Today, the MST takes you over the historic Moores Creek Bridge. You can walk along Moores Creek, a black water creek or through the pine Savanna, a far cry from the clear spring waters of the Western section of the MST.
My favorite activity in a battlefield is strolling through the war monuments to see who was commemorated and why. In this park, I also found the Loyalist memorial.
An interesting note. The Moores Creek Monument Association, founded in 1899, protected the battlefield, until the US War Department and then the National Park Service took it over. The association has the distinction of being the oldest continuing operating Friends group in the National Park Service.
We all need friends.
The ferry ride from Cedar Island to Ocracoke Island signals the beginning of the end of your MST walk.
If I should die think only this of me that there’s some forever corner of a foreign field that is forever England. –Rupert Brooke
The ferry ride from Cedar Island to Ocracoke Island signals the beginning of the end of your MST trek. Although you have still some splendid walking left to do, the two and a half hour sailing allows you to process the MST experience or to just stare at the waves.
Cape Hatteras National Seashore, the country’s first national seashore, stretches over 80 miles from the town of Ocracoke to the end of the MST. Side trips and surprises fill your beach walk. Three lighthouses stand on Cape Hatteras, each unique which makes them easy to differentiate in photographs.
Two British cemeteries lie on this stretch of the MST, one in Ocracoke and the second close to the Cape Hatteras lighthouse. These aren’t relics from the Revolutionary War but from World War II.
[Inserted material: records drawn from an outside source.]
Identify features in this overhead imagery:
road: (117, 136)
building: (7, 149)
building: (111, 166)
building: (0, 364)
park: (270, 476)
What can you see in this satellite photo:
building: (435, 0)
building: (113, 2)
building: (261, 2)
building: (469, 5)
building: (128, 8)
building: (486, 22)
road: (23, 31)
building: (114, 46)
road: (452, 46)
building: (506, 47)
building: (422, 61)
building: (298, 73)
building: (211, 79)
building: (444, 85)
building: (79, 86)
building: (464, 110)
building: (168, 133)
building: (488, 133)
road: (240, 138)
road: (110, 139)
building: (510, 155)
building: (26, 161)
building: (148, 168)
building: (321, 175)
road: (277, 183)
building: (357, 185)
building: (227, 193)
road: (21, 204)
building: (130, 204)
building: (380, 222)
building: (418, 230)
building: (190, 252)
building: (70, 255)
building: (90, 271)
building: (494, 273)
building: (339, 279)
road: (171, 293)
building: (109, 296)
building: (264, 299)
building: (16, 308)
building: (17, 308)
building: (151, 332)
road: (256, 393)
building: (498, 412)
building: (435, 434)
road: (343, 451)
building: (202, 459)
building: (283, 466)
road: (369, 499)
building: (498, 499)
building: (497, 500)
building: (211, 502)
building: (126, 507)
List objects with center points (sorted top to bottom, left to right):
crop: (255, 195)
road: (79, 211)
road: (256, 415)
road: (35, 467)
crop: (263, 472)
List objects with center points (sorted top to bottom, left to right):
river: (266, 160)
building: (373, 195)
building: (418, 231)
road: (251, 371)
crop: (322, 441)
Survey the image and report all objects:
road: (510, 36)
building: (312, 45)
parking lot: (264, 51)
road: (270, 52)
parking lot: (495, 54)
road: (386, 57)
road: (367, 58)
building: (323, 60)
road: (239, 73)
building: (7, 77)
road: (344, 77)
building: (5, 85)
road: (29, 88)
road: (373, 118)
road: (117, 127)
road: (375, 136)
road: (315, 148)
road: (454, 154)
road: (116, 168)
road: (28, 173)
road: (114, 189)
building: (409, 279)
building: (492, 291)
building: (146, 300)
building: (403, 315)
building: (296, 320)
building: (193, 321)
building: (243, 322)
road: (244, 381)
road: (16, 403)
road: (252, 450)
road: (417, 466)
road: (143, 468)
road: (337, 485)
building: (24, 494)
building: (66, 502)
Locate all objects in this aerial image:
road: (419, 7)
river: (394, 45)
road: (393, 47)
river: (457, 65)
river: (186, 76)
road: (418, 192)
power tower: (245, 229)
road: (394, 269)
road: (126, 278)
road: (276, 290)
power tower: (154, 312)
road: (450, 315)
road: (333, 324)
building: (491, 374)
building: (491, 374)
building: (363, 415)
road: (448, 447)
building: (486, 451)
When German submarines attacked U.S. Navy boats, Great Britain sent trawlers to patrol shipping lanes off the coast of North Carolina. The HMT Bedfordshire was torpedoed in 1942 with no survivors. The few bodies that washed up to shore were buried the two tiny cemeteries. Read more about this fascinating bit of history.
You’ll see some people and off-road vehicles on the beach. However, when you reach Pea Island National Wildlife Refuge within the seashore, there’s almost no one since visitors would have to walk to get here. Pelicans, sanderlings, and oystercatchers rule. I even saw a small shark.
It’s been mostly quiet. After a few miles of empty beach, buildings start to appear. Are you ready for Nags Head?
Savor Jockey’s Ridge State Park, your last park. You only have a few miles on the MST.
A small MST sign stands at the entrance to Jockey’s Ridge State Park but only walkers are going to see it. In 2015, Jockey’s Ridge had the third largest number of visitors of all the NC state parks, most attracted by the tallest sand dune in the East. It’s also one of the best places on the Outer Banks to fly kites.
The end of the MST is not at sea level, as Mountains-to-Sea might imply, but rather about 90 to 120 feet, depending on the shifting sand. The last climb starts on a boardwalk. You’ll walk up to the sand dunes, the biggest climb since you left Hanging Rock State Park, miles back.
I found the walk surprisingly steep, doing two steps forward and one step back. The wind and sand are blowing hard, so hold on to your hat. Don’t expect to find an MST sign at the end because a sign would blow away. Besides the end point changes with the wind and position of the sand.
The top of the dune looks like the Sahara Desert with Roanoke Sound on one side and the Atlantic Ocean on the other. Though you’re only about 100 feet above sea level, you’re on top of the world. This might be the biggest sandbox ever.
Congratulations! You’re now an MST completer.